Why these people disappeared is a mystery, but so is death. We don’t any better understand why one person has to die than we understand why 2 percent of the world’s population disappears. But that number is big enough that at least the characters in The Leftovers can’t simply overlook it. They can’t say, “Well, they’re in heaven now.” Or “she’s in a better place.” Or even, “When you die, it’s just over.” The sudden disappearance of two percent of the population makes you question everything about your own belief system, about religion, about science, about death. You can’t escape it. You can’t throw yourself into your job, because someone there is gone, or someone there knows someone who is gone. Death is all around them. You can’t even look to the Bible, or the Koran, or whatever your religious text might be, because there’s no Biblical explanation for why those particular people were chosen, as Christopher Eccleston’s character suggests in the series.
There’s a lot going on in the pilot episode of The Leftovers. The Chief of Police, Kevin, lost his wife, Laurie, to the Guilty Remnant, which chooses to smoke, stay silent, and spook people into joining them. His son Tom is involved with another cult, of sorts, whose leader apparently has the power to heal people of their guilt and/or abandonment issues. His daughter Jill is trying to live a normal teenage girl’s life with all of this hanging over her. There’s deer/antler imagery. There are feral dogs. There’s a town trying desperately to move past their losses.

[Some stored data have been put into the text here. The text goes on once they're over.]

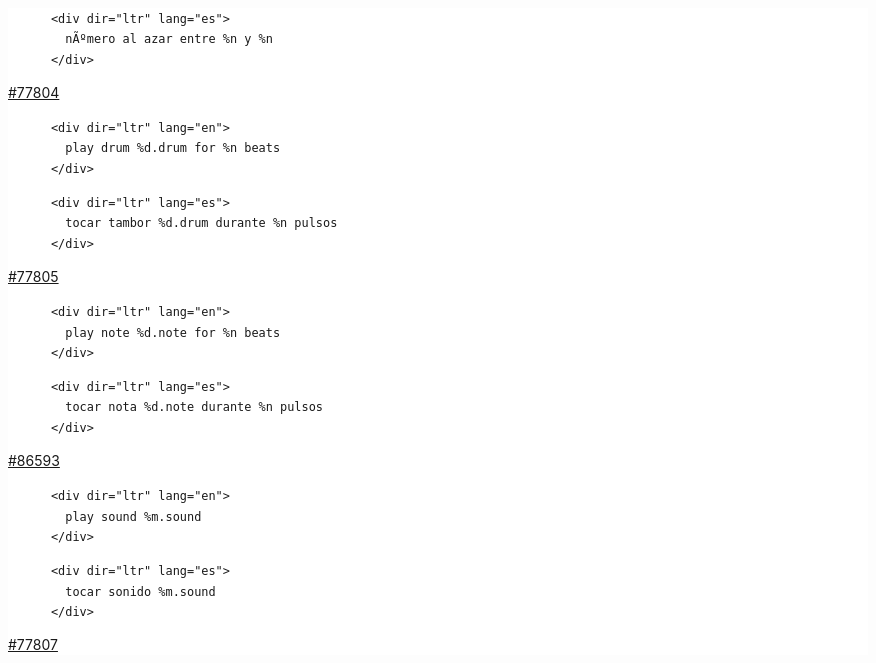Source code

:           <div dir="ltr" lang="es">
            nÃºmero al azar entre %n y %n
          </div>
<div class="unit-number">
          <a href="https://draft.blogger.com/es/blocks/translate/blocks.po#unit=77804">#77804</a>
        </div>
</td>
      </tr>
<tr>
        <td>
        
          <div dir="ltr" lang="en">
            play drum %d.drum for %n beats
          </div>
</td>
        <td>
        
          <div dir="ltr" lang="es">
            tocar tambor %d.drum durante %n pulsos
          </div>
<div class="unit-number">
          <a href="https://draft.blogger.com/es/blocks/translate/blocks.po#unit=77805">#77805</a>
        </div>
</td>
      </tr>
<tr>
        <td>
        
          <div dir="ltr" lang="en">
            play note %d.note for %n beats
          </div>
</td>
        <td>
        
          <div dir="ltr" lang="es">
            tocar nota %d.note durante %n pulsos
          </div>
<div class="unit-number">
          <a href="https://draft.blogger.com/es/blocks/translate/blocks.po#unit=86593">#86593</a>
        </div>
</td>
      </tr>
<tr>
        <td>
        
          <div dir="ltr" lang="en">
            play sound %m.sound
          </div>
</td>
        <td>
        
          <div dir="ltr" lang="es">
            tocar sonido %m.sound
          </div>
<div class="unit-number">
          <a href="https://draft.blogger.com/es/blocks/translate/blocks.po#unit=77807">#77807</a>
        </div>
</td>
      </tr>
<tr>
        <td>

But all of that is simply a mirror that’s being held up to our faces by Perrotta and Lindelof, and they’re asking us to look at ourselves, look at our lives, and confront death. What do we believe? Can we truly square our beliefs with reality? What does it mean to lose someone? How do we cope, or do we simply deny? The Leftovers is designed to take denial out of the equation. In the context of this drama, we can’t just ignore death. We have to ask these questions of ourselves. We have to look death straight on.
It’s going to be an interesting, thought-provoking, and heavy 10 weeks. Buckle the f**k in.
— There’s color imagery right out of the gate. Light blue is everywhere, in the font chosen to advertise the parade, in the ribbons hung to denote lost family members, in the shirts many of the characters wear, in the color of doors. Once you see it, it’s inescapable.
— “God sat this one out,” an “expert” tells a Senator during the Congressional hearing. In other words, don’t look for religious explanations here.
— On the second re-watch, once I knew that Kevin and Laurie were married, I thought it was interesting that Kevin essentially picked his wife up during the parade scuffle and neither of them really even acknowledged each other. The woman Laurie has become is clearly not the wife he once knew.
— There’s going to be a lot more to suss out in the weeks to come, but let’s wait and watch subsequent episodes so we can put some of the other developments into context. Those feral dogs, however, are a fascinating wrinkle, and very Lindelofian. We’ve got our first smoke monster.
— If you don’t have HBO, and want to sample The Leftovers, the pilot episode is currently available on Yahoo.